Потихоньку способность соображать стала возвращаться. Где она? Что это за дом? Сколько она пролежала здесь? День, два, неделю? Катька с трудом огляделась. Старые прогнившие доски на полу, какие-то гнилые тряпки, исходившие смрадом. Со стены грязными языками свешивались обои. Она попыталась достать из куртки носовой платок, заботливо положенный туда бабушкой, но карманы оказались разорванными. Тогда Катька, преодолевая отвращение, вытерла лицо рукавом куртки, а руки о джинсы, попыталась сесть, прислонившись к стене, и сосредоточиться.
«Я должна вспомнить, что произошло!» – приказала она самой себе.
Катька вообще считала себя очень сильной и бесстрашной девчонкой. Она была полностью уверена, что именно она является опорой их маленькой семьи – мама, бабушка и престарелый Тимофей. Отца у нее никогда не было. Ни мама, ни бабушка ничего ей не рассказывали, а она не спрашивала. Каким-то недетским умом она понимала, что маме трудно и больно будет отвечать на ее вопросы. Может быть потом, в будущем, ей будет интересно узнать о человеке, благодаря которому она появилась на свет. Но сейчас обделенной себя Катя не считала, напротив, ее всегда очень любили, она никогда ни в чем не испытывала недостатка. Ну и кто же, как ни она, должен защищать, оберегать, успокаивать, обнадеживать?

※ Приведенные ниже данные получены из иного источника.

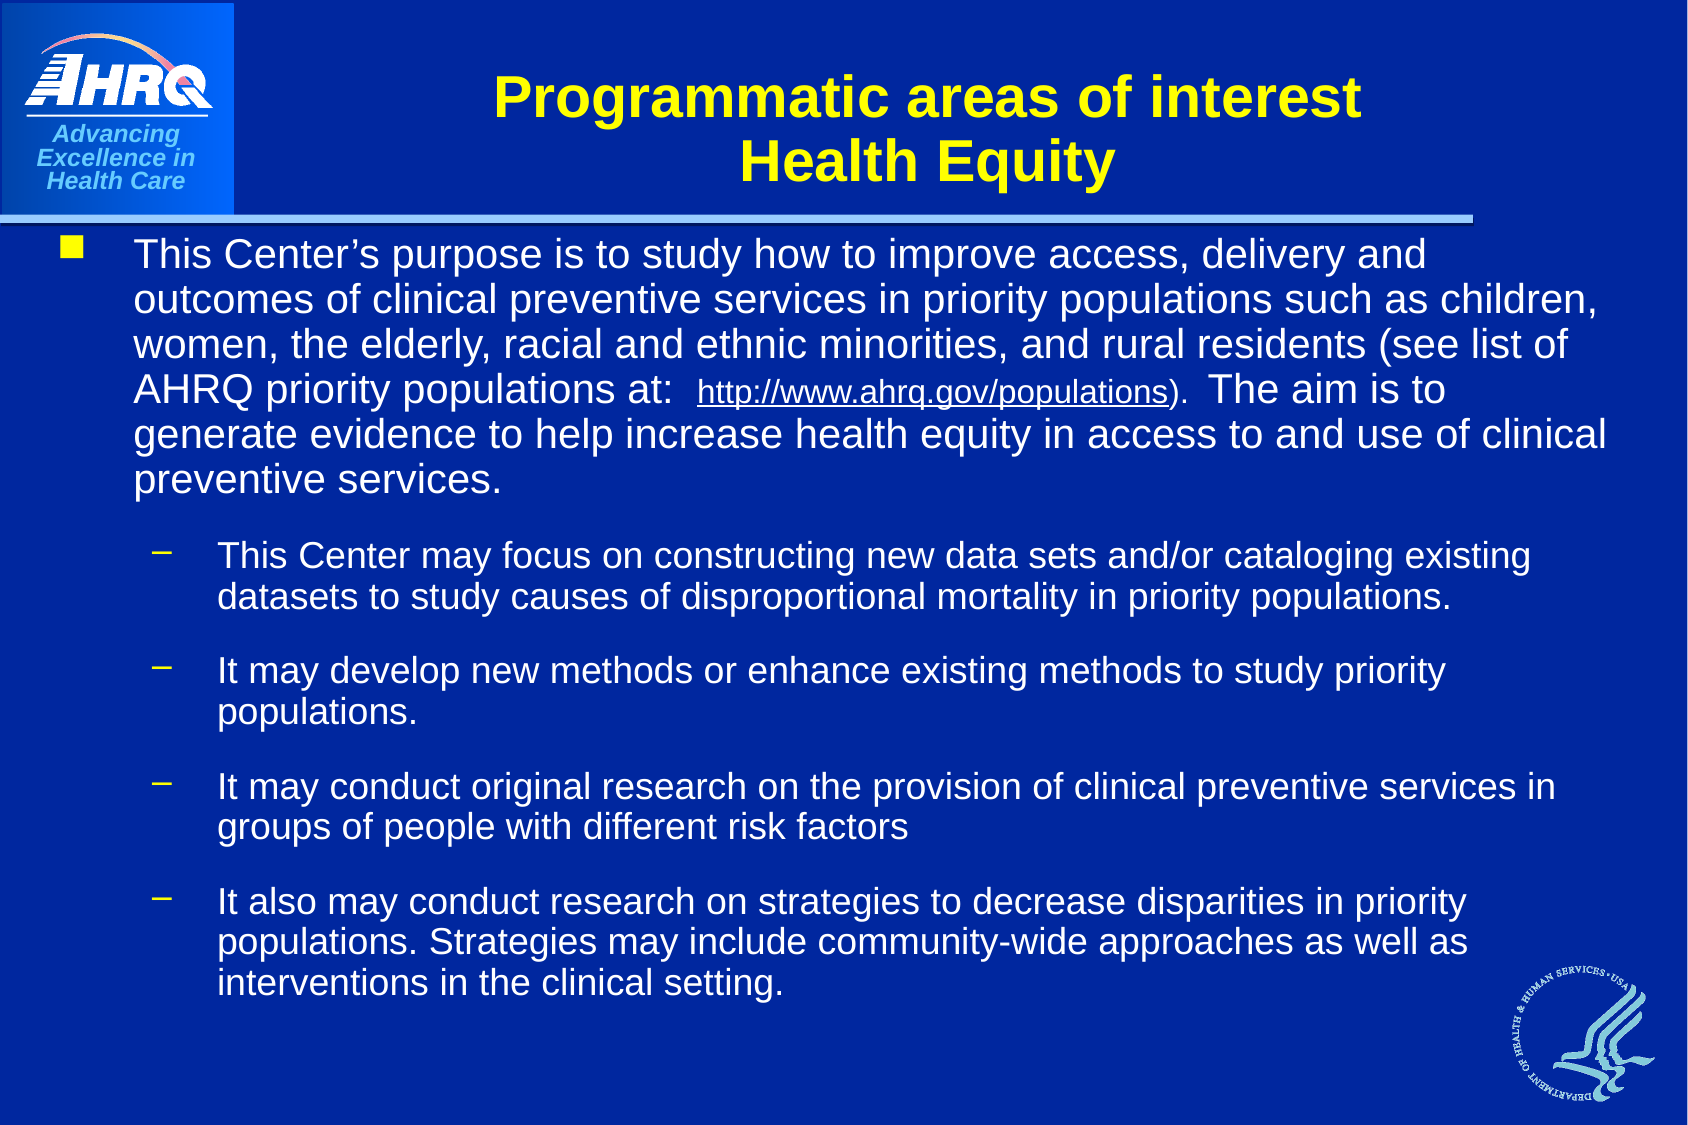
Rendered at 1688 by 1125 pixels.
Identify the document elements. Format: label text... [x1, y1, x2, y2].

picture [9, 12, 229, 133]
list This Center’s purpose is to study how to improve access, delivery and outcomes of clinical preventive services in priority populations such as children, women, the elderly, racial and ethnic minorities, and rural residents (see list of AHRQ priority populations at: http://www.ahrq.gov/populations). The aim is to generate evidence to help increase health equity in access to and use of clinical preventive services. This Center may focus on constructing new data sets and/or cataloging existing datasets to study causes of disproportional mortality in priority populations. It may develop new methods or enhance existing methods to study priority populations. It may conduct original research on the provision of clinical preventive services in groups of people with different risk factors It also may conduct research on strategies to decrease disparities in priority populations. Strategies may include community-wide approaches as well as interventions in the clinical setting. [41, 224, 1632, 1038]
picture [1493, 950, 1670, 1123]
title Programmatic areas of interest Health Equity [268, 56, 1588, 202]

Еще в первом классе она пообещала маме, что обязательно окончит школу на одни пятерки, и устроится на такую работу, что каждый год будет возить ее и бабулю на острова. Почему-то именно острова ассоциировались в воображении Катьки с шиком и богатством. Ей неизменно представлялись лазурные волны, накатывающие на прибрежный белый песок с мягким убаюкивающим шумом, теплое ласковое солнце и раскидистые пальмы. «Если меня не станет, то кто же повезет маму и бабулю на море?» – и Катька начала прокручивать память назад.